L’évangéliste Matthieu écrit :
Alors s’accomplit ce qui avait été annoncé par Jérémie, le prophète : ‘Ils ont pris les trente pièces d’argent, la valeur de celui qui a été estimé, qu’on a estimé de la part des enfants d’Israël et ils les ont données pour le champ du potier, comme le Seigneur me l’avait ordonné’ (Mt. 27.9-10)
Mais Jérémie n’a écrit cela nulle part dans son livre.
Il a, certes, parlé une fois d’un potier : (Jér. 18.3-4)
Je descendis dans la maison du potier. Et voici, il travaillait sur un tour.
Le vase qu’il faisait ne réussit pas et il refit un autre vase.
Mais ce n’est pas le passage indiqué par Matthieu.
C’est donc que Matthieu ne disposait pas d’exemplaire de la Bible hébraïque, notre Ancien Testament. Il est vrai que les rouleaux de papyrus étaient très chers et rapidement détériorés. Quant aux éditions sur parchemin, plus résistantes, elles étaient extrêmement chères : il fallait un troupeau entier de chèvres pour réaliser un seul exemplaire de la Bible !
Matthieu utilisait selon toutes vraisemblances un recueil de citations de l’Ancien Testament utiles pour les lecteurs chrétiens.
Matthieu a donc reproduit une erreur qui devait déjà se trouver dans ce recueil.
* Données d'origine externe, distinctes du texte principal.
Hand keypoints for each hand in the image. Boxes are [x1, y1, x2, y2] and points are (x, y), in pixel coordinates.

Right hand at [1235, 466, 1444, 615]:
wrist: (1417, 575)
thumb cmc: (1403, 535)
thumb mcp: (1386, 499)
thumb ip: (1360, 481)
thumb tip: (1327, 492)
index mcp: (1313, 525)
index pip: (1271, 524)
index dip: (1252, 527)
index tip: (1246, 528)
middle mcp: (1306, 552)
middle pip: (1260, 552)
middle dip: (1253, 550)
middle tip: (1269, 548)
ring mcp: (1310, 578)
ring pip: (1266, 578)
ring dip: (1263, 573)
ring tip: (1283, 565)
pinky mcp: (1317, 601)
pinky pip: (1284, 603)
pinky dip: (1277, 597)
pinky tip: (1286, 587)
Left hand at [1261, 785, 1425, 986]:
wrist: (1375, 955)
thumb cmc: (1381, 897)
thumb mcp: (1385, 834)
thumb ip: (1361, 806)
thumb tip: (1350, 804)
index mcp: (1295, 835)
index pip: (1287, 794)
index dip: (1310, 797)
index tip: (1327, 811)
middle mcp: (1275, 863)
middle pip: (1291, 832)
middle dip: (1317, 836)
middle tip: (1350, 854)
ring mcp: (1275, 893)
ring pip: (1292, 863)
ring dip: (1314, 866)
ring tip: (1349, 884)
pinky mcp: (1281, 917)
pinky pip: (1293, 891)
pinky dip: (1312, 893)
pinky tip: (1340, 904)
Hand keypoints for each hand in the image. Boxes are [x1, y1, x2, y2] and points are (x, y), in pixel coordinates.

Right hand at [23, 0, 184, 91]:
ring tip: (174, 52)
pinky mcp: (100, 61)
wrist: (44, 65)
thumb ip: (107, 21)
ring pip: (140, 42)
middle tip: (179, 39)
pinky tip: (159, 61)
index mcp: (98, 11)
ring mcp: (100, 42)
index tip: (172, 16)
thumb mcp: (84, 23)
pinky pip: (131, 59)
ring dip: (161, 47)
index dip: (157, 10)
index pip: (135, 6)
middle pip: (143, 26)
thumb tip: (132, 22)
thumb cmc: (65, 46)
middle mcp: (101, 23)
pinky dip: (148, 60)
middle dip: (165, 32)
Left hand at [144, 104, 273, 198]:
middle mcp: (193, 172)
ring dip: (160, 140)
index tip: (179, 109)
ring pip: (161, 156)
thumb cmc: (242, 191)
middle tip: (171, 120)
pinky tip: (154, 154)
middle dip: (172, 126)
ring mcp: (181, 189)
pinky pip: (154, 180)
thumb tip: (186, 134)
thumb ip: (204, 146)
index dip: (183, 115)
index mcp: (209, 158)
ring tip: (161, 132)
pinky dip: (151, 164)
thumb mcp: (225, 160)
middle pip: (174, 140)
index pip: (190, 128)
A moins que celle-ci n’ait pas précisé l’origine de la citation dans le livre de Jérémie et que ce soit Matthieu lui-même qui ait commis personnellement l’erreur.
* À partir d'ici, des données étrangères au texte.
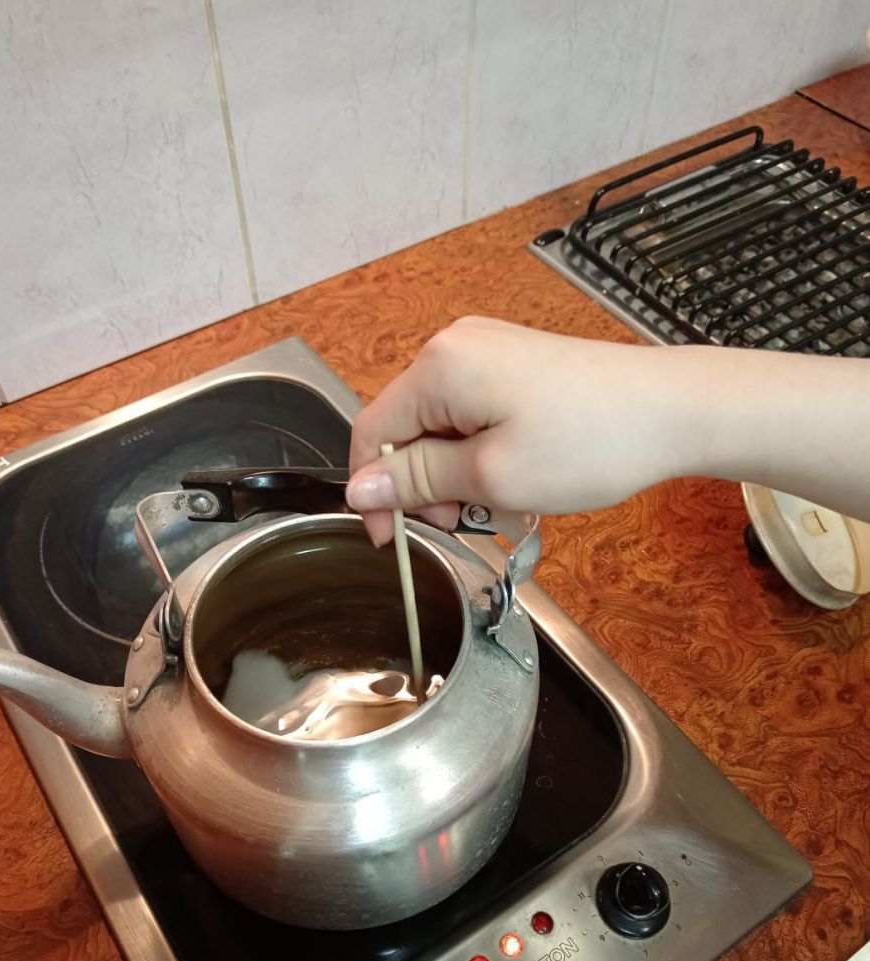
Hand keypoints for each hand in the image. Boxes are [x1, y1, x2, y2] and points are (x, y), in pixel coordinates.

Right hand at [347, 316, 682, 544]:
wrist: (675, 411)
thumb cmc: (591, 442)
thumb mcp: (490, 476)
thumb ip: (417, 481)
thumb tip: (359, 488)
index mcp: (438, 367)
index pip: (370, 433)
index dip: (374, 493)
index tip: (393, 539)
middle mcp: (454, 347)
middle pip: (405, 430)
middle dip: (425, 486)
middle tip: (465, 524)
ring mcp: (486, 352)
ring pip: (441, 429)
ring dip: (457, 476)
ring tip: (504, 503)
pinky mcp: (514, 365)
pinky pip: (473, 416)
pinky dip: (483, 455)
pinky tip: (518, 478)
Les scribes copistes de l’Évangile de Matthieu ont pratiquement tous recopié l’erreur sans sourciller.
Un scribe copiant, au VIIe siècle, une traduction latine de cet Évangile (it1) crut « corriger » l’erreur de Matthieu en remplaçant Jérémie par Ésaïe. Ce prophète utilise effectivement à plusieurs reprises l’image du potier, mais jamais selon la citation de l’évangéliste.
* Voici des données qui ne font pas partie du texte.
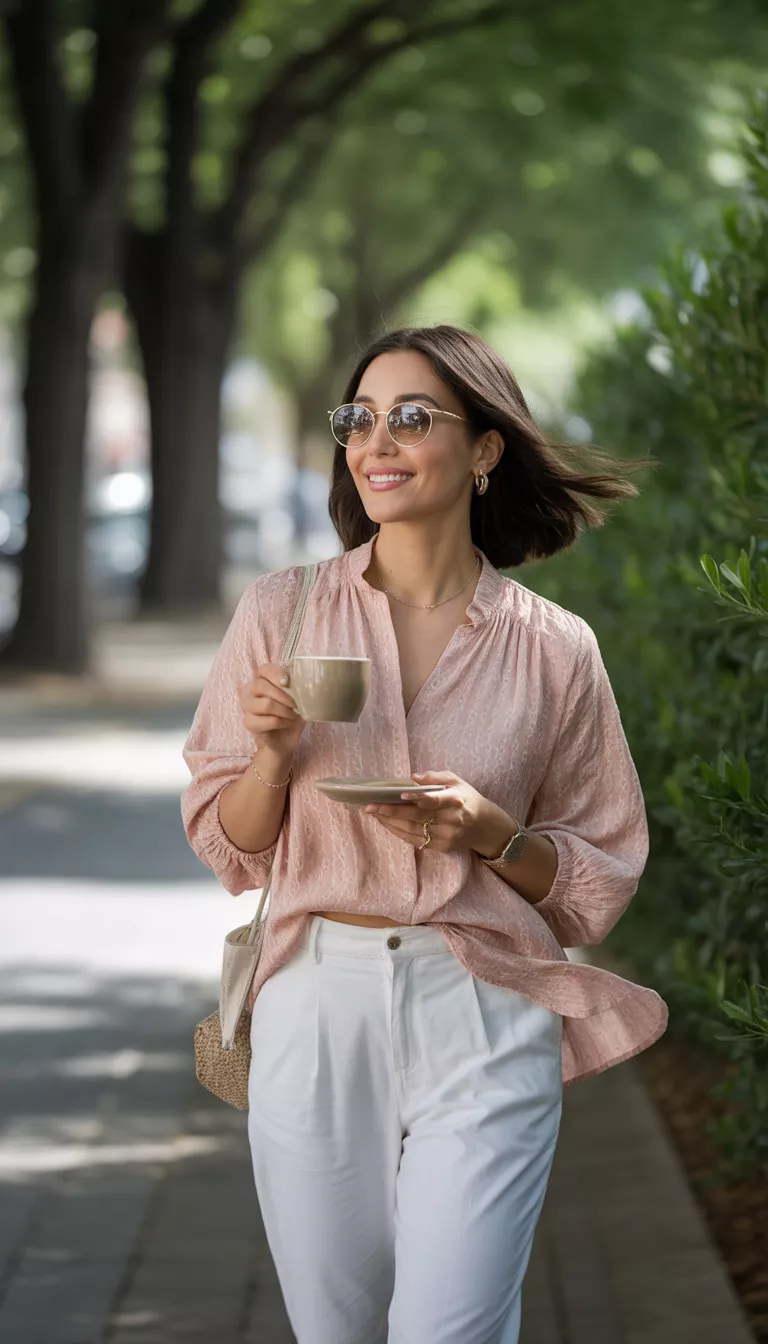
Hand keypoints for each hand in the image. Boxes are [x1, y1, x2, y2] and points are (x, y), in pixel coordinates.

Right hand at [238, 663, 305, 759]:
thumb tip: (305, 678)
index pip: (264, 669)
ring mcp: (247, 707)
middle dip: (283, 695)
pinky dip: (282, 722)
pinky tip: (286, 723)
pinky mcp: (249, 723)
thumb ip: (298, 687)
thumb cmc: (291, 714)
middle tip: (296, 704)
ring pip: (266, 704)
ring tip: (292, 715)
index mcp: (263, 680)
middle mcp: (251, 691)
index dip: (276, 674)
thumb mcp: (298, 699)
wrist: (285, 739)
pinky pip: (268, 720)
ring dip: (284, 710)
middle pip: (260, 685)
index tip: (288, 682)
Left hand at [364, 770, 512, 855]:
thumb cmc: (467, 799)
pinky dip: (398, 832)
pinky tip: (387, 824)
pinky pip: (415, 840)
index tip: (400, 794)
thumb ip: (436, 777)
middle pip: (416, 817)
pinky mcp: (441, 847)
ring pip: (412, 830)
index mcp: (456, 801)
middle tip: (370, 806)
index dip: (417, 797)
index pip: (435, 800)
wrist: (485, 827)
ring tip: (374, 814)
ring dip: (390, 823)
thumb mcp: (457, 781)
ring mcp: (446, 836)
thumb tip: (413, 778)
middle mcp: (451, 820)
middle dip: (391, 811)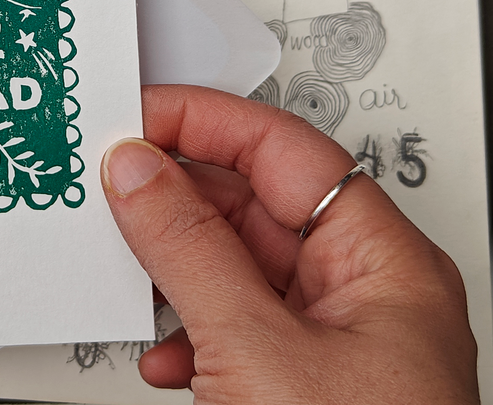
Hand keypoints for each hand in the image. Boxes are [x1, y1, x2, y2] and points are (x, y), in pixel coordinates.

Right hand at [102, 85, 478, 404]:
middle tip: (110, 185)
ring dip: (173, 270)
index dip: (204, 121)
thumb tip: (140, 172)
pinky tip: (163, 356)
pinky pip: (231, 326)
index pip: (284, 149)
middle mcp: (364, 294)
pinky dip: (186, 333)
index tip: (135, 115)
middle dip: (177, 197)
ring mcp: (333, 344)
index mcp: (382, 263)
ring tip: (128, 270)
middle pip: (256, 204)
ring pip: (236, 268)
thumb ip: (190, 251)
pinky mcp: (298, 387)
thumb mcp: (257, 349)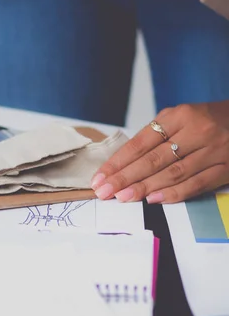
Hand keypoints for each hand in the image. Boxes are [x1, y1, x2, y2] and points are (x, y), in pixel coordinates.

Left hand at [91, 101, 228, 203]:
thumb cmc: (208, 120)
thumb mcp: (181, 117)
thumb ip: (156, 136)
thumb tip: (122, 163)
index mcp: (179, 115)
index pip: (141, 143)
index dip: (118, 162)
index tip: (100, 176)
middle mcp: (197, 131)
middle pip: (153, 159)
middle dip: (125, 177)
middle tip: (105, 191)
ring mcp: (214, 150)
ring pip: (173, 173)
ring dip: (145, 187)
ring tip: (123, 197)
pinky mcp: (227, 167)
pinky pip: (197, 183)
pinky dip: (175, 193)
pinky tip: (154, 199)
Pourtant deux scribes copiant, au VIIe siècle, une traduction de cet Évangile, l’un en syriaque (syrhmg) et l’autre en araméen (armmss) ont trouvé dans le livre de Zacharie la véritable citation mentionnée par Matthieu :
L’Éternel me dit : Jette-le au potier, ce prix magnifique auquel ils m’ont estimé !
Et je pris les trente sicles d’argent,
et je les jetai dans la maison de l’Éternel, pour le potier. (Za 11.13)
et ils ont ainsi corrigé le texte de Matthieu.
Il est donc clair que Matthieu ne disposait pas d’une bible hébraïque complète.
Il en était de même pour Marc. Il écrit, en effet (1.2-3) :
Selon ce qui est écrit dans Esaïe, le prophète :
Voici, j’envoie devant toi mon messager,
Qui préparera ton chemin.
C’est la voix de celui qui crie dans le désert :
Préparez le chemin du Seigneur,
Aplanissez ses sentiers.
La première partie de cette citation est de Malachie 3.1 et la seconde de Ésaïe 40.3.
Il utilise sans doute, comme Matthieu, un recueil de citations de prophètes de l’Ancien Testament dans lequel le texte d’Ésaïe suit celui de Malachie sans mention d’origine. Marc non plus ne disposait pas d’une bible hébraïque complète.